■ **THE TASK**
Continue the forum post about reducing train and test data to two dimensions with scikit-learn's t-SNE, starting after its final question.

[[ DOCUMENT SEGMENT, beginning ]]

Reputation: 79
I have two sets of data train and test. The two data sets have 30213 and 30235 items respectively with 66 dimensions each.
I am trying to apply t-SNE of scikit learn to reduce the dimension to 2. Since the data sets are large and I get MemoryError if I try to process the entire data in one shot, I try to break them into chunks and transform one chunk at a time like this:
tsne = manifold.TSNE(n_components=2, perplexity=30, init='pca', random_state=0)
X_tsne_train = np.array( [ [ 0.0 for j in range( 2 ) ] for i in range( X_train.shape[0] ) ] )
X_tsne_test = np.array( [ [ 0.0 for j in range( 2 ) ] for i in range( X_test.shape[0] ) ] )
d = ( ( X_train, X_tsne_train ), ( X_test, X_tsne_test ) )
chunk = 5000
for Z in d:
x, x_tsne = Z[0], Z[1]
pstart, pend = 0, 0
while pend < x.shape[0]:
if pend + chunk < x.shape[0]:
pend = pstart + chunk
else:
pend = x.shape[0]
print 'pstart = ', pstart, 'pend = ', pend
x_part = x[pstart:pend]
x_tsne[pstart:pend] += tsne.fit_transform(x_part)
pstart = pend
It runs without MemoryError but I find that different runs of the script produce different outputs for the same data items. This could be due to the fit and transform operations happening together on each chunk of data. But if I try to fit on train data with tsne.fit(X_train)
, I get MemoryError
. How to correctly reduce the dimension of all data items in train and test sets to 2 without any incongruence among the chunks?

[[ DOCUMENT SEGMENT, end ]]
[[ INPUT DATA, beginning ]]

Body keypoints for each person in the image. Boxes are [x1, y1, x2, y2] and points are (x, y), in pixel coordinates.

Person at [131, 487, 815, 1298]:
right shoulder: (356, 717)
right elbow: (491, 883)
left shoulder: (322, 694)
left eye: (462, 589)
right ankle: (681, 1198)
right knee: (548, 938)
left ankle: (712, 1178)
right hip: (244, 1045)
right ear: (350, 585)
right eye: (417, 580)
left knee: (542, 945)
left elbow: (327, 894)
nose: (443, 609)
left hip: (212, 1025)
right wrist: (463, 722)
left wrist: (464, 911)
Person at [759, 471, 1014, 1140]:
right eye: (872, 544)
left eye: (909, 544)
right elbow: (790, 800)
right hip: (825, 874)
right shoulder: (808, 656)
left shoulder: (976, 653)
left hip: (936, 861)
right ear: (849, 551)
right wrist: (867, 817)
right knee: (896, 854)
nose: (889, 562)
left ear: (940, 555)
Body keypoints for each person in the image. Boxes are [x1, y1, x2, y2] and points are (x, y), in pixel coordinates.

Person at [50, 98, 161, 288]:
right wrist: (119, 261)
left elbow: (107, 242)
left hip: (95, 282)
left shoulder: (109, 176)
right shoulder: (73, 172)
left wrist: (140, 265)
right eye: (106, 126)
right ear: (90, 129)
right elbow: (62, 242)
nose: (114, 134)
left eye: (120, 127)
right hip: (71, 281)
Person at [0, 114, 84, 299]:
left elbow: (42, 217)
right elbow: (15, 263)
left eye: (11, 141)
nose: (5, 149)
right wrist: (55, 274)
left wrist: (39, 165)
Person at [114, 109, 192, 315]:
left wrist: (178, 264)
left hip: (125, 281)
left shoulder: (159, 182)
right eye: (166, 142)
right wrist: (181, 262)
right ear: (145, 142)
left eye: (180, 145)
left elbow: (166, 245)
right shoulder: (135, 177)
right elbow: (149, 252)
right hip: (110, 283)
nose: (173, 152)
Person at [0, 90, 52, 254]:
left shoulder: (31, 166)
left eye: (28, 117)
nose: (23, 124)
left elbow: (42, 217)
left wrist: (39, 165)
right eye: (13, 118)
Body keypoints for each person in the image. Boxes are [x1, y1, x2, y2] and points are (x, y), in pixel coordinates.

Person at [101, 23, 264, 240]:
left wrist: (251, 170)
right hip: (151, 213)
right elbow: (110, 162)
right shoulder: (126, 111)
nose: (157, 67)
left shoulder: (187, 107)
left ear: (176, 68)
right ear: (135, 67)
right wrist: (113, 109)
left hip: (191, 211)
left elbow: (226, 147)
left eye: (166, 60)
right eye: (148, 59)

[[ INPUT DATA, end ]]

■ **ANSWER TO THE PROBLEM**
Upvotes: 7
Views: 4944
Reputation: 2487
I am not entirely certain what you mean by "different outputs with the same data items", but here are some comments that might help you.
First, t-SNE is not really a "dimension reduction" technique in the same sense that PCA or other methods are. There is no way to take a fixed, learned t-SNE model and apply it to new data. (Note that the class has no transform()
method, only fit()
and fit_transform()
.) You will, therefore, be unable to use a "train" and "test" set.
Second, each and every time you call fit_transform()
you are getting a completely different model. The meaning of your reduced dimensions is, therefore, not consistent from chunk to chunk. Each chunk has its own little low-dimensional space. The model is different each time, and therefore the data are not being projected into the same space.
Third, you don't include the code where you divide "train" from "test". It may be that, while you are being careful to set the random seed of t-SNE, you are not setting the random seed of your train/test division, resulting in different data divisions, and thus different results on subsequent runs.
Finally, if you want to use t-SNE to visualize your data, you might consider following the advice on the documentation page, and applying PCA to reduce the dimensionality of the input from 66 to, say, 15. That would dramatically reduce the memory footprint of t-SNE.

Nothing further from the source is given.